Les deux directeurs sportifs, qui ont géré les achats et les ventes, ont réussi à ne pas céder les champions (ou du moins, n’ont pas reçu d’offres appropriées et ont été habiles à ne pas se faire étrangler) – ce qui n’était pas du tout évident, compte tenu du contexte intentionnel et des conditions économiques du club, auquel la justice sportive a retiré 90 millions de revenus de la Ligue des Champions.
Bien sûr, le front des arrivées ne fait pas rêver les supporters de la Juventus, au contraire, il y a même quelques déprimés qui jettent des regards envieux sur les dépenses compulsives des clubs milanais ou sur l’enthousiasme romain pour l’arrivée de Lukaku.

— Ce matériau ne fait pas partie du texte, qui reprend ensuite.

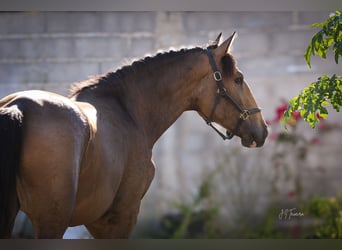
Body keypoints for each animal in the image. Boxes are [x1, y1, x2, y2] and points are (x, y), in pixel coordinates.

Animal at [0, 33, 268, 238]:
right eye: (239, 79)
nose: (263, 129)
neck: (128, 111)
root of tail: (19, 106)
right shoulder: (121, 215)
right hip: (52, 220)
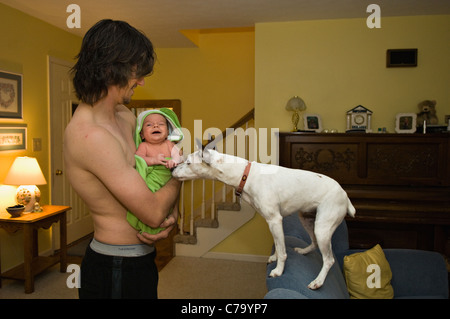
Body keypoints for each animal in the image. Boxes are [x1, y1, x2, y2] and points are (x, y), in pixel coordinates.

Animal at [172, 148, 356, 290]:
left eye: (188, 162)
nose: (172, 171)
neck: (245, 175)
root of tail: (345, 195)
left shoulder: (275, 220)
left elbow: (282, 251)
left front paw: (278, 270)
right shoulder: (272, 223)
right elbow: (277, 245)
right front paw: (274, 257)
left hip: (322, 228)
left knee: (329, 260)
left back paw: (318, 282)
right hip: (308, 221)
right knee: (315, 244)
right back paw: (304, 251)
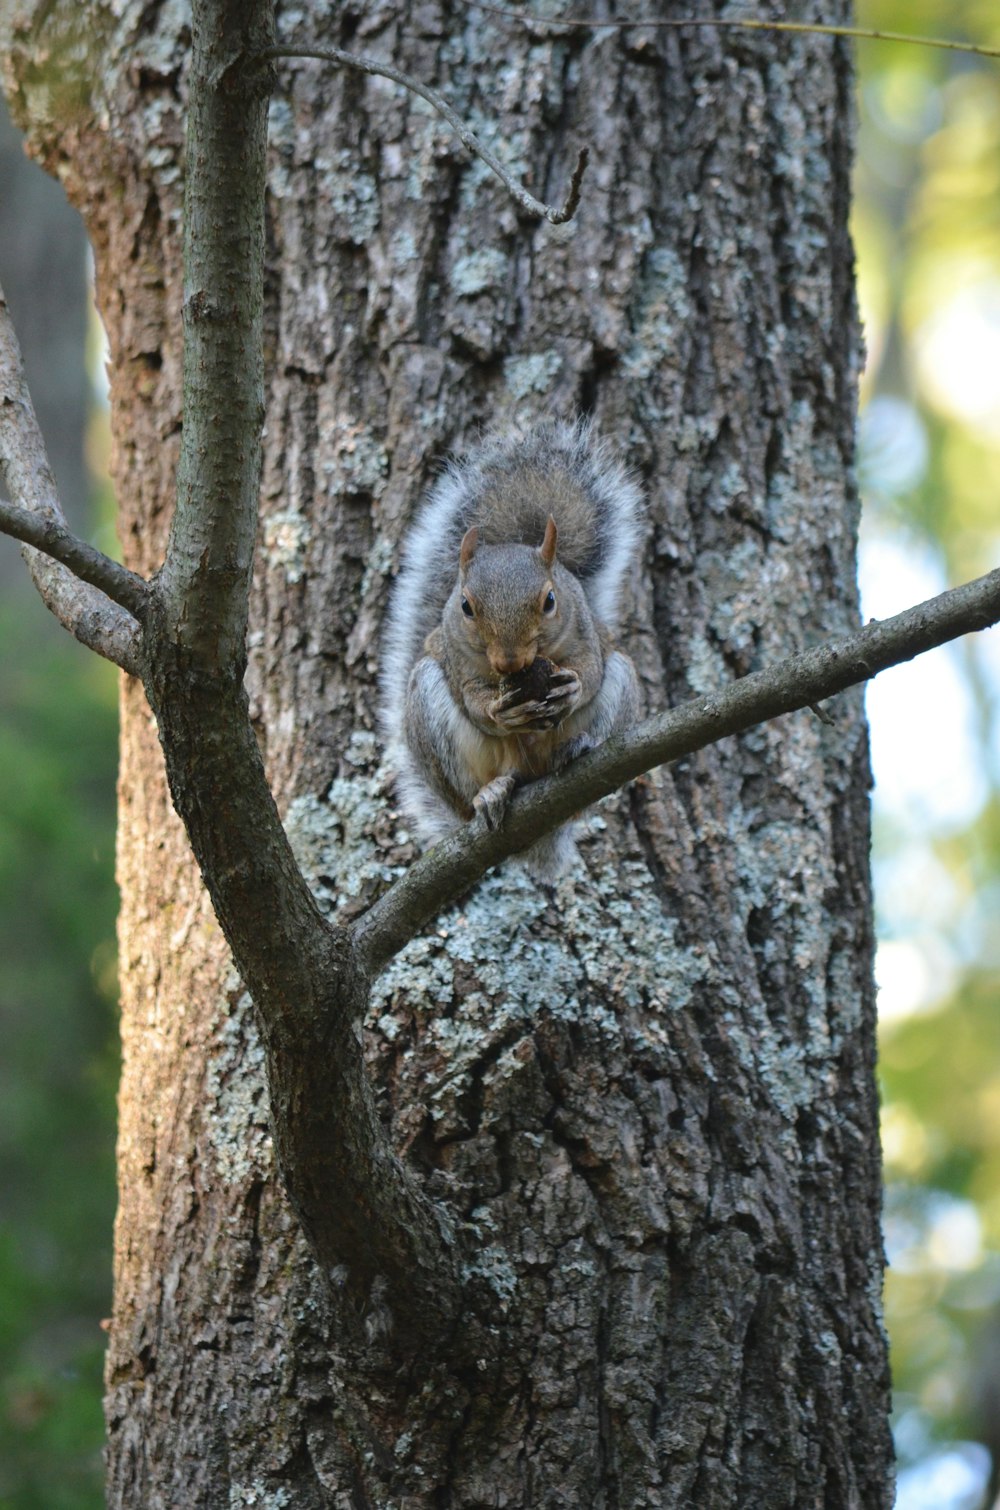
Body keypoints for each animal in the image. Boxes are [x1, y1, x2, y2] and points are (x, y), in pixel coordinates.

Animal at [380, 419, 646, 881]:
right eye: (465, 606)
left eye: (551, 600)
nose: (510, 662)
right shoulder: (457, 660)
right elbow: (472, 699)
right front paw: (498, 710)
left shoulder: (587, 634)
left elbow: (591, 670)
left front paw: (572, 688)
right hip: (432, 715)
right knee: (479, 789)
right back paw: (492, 792)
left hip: (621, 688)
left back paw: (574, 750)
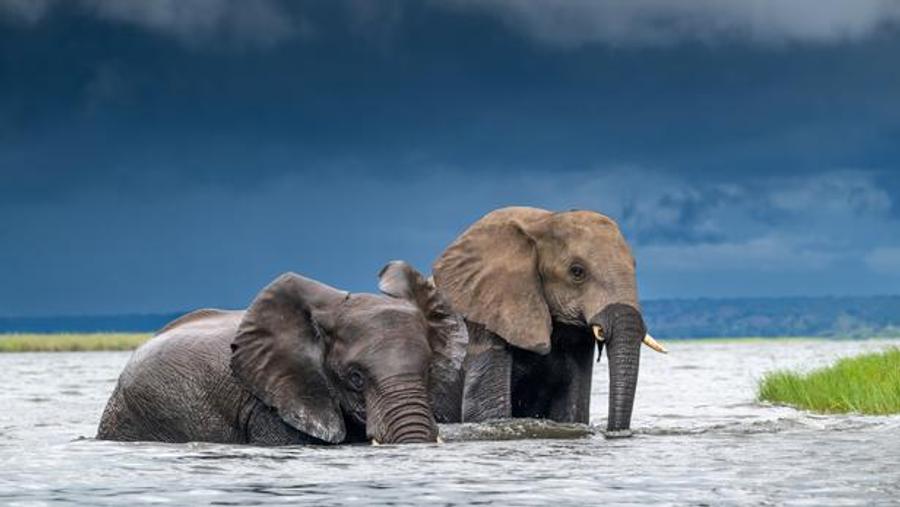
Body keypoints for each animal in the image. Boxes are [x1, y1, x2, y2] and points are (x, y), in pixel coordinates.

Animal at [433, 206, 665, 436]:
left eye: (635, 265)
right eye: (577, 271)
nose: (616, 433)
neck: (543, 222)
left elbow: (573, 409)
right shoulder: (486, 310)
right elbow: (485, 410)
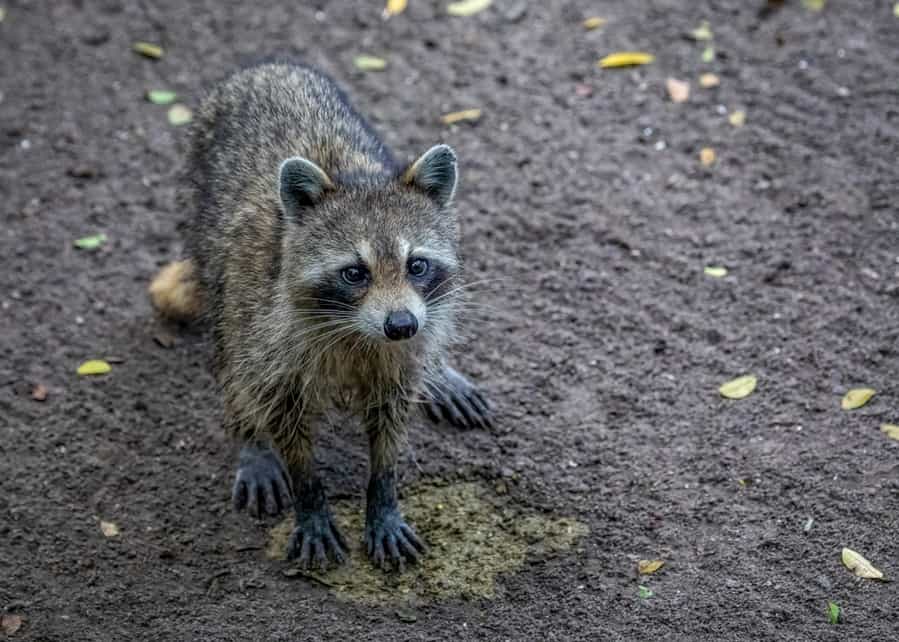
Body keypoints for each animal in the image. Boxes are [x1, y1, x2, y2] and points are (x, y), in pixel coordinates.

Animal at [151, 62, 496, 568]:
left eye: (416, 265)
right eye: (355, 273)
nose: (401, 325)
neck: (360, 334)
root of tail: (264, 67)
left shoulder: (402, 350)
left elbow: (391, 419)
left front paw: (383, 494)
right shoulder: (269, 327)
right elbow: (280, 412)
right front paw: (308, 496)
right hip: (210, 239)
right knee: (232, 353)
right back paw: (249, 437)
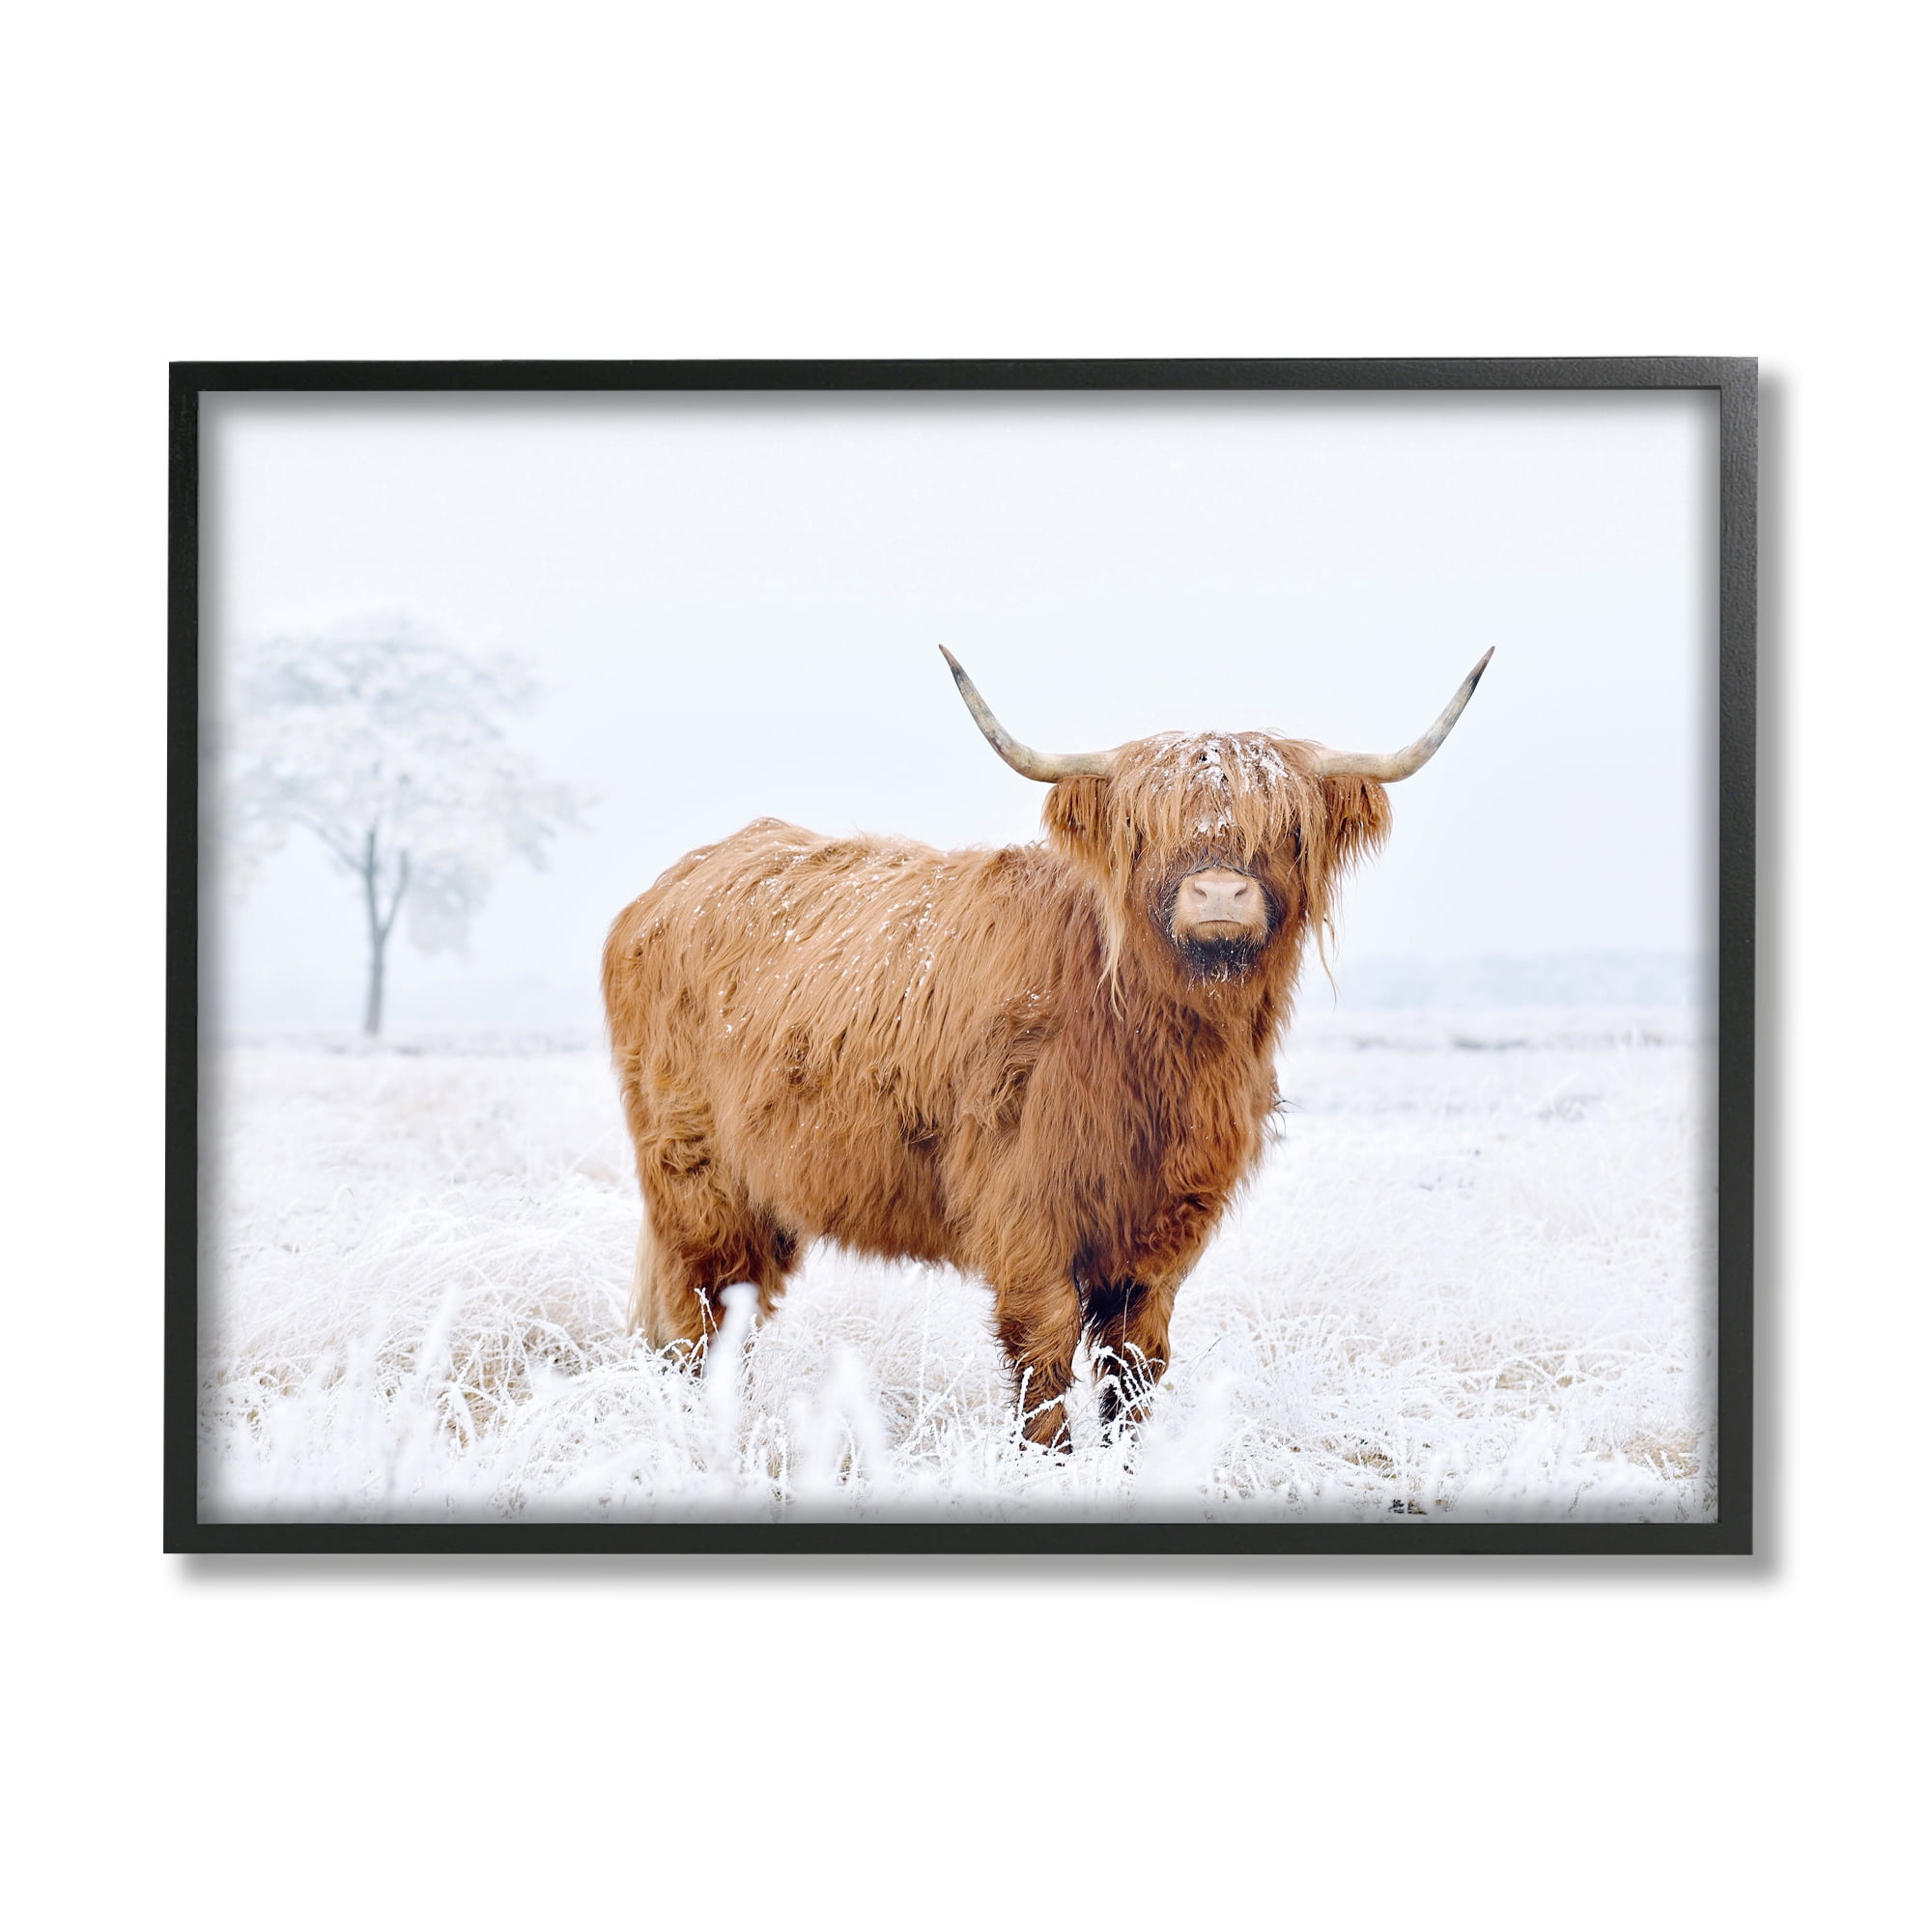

Pourtant, le simple fait d’avoir évité l’échange entre le Belge et Vlahovic (également dans ce cas en raison d’un manque d’accord économique acceptable) est une brillante démonstration de bon sens, une denrée rare dans les parcours psychotiques et hypersensibles du marché des transferts.
En revanche, Timothy Weah, seule recrue, semble prometteur tout comme le retour de Cambiaso, qui est en fait lui-même une recrue, n’ayant jamais vraiment porté le maillot bianconero.